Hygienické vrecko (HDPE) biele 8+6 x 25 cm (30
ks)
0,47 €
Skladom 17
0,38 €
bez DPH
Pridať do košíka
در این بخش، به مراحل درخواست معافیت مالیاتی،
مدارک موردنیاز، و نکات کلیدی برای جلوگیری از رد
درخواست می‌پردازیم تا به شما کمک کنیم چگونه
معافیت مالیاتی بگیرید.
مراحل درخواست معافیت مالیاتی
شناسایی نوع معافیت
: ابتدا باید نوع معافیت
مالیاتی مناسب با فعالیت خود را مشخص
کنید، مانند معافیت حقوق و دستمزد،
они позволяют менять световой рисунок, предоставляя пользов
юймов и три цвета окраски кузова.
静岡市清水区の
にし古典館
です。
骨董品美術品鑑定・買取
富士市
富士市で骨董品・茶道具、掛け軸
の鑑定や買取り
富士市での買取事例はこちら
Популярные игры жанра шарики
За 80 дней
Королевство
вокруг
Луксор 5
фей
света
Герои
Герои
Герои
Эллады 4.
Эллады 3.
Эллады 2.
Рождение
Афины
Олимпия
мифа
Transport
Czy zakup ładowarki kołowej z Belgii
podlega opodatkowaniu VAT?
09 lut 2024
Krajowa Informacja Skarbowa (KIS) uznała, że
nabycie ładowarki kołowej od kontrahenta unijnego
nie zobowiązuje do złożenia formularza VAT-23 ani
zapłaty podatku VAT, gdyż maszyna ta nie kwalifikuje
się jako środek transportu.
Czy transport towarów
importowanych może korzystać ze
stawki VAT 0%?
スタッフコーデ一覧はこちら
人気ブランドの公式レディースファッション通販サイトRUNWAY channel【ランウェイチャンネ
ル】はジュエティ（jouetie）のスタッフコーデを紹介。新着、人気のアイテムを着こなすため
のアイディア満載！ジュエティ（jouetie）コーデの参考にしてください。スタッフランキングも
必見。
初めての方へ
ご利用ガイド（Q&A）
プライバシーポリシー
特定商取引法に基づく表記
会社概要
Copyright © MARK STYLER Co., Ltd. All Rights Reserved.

-----

— Exercise directions —
Scan the data above for the word "مالیاتی" and report every line where it is found.

— Written response —
در این بخش، به مراحل درخواست معافیت مالیاتی،
معافیت مالیاتی بگیرید.
مراحل درخواست معافیت مالیاتی
مالیاتی مناسب با فعالیت خود را مشخص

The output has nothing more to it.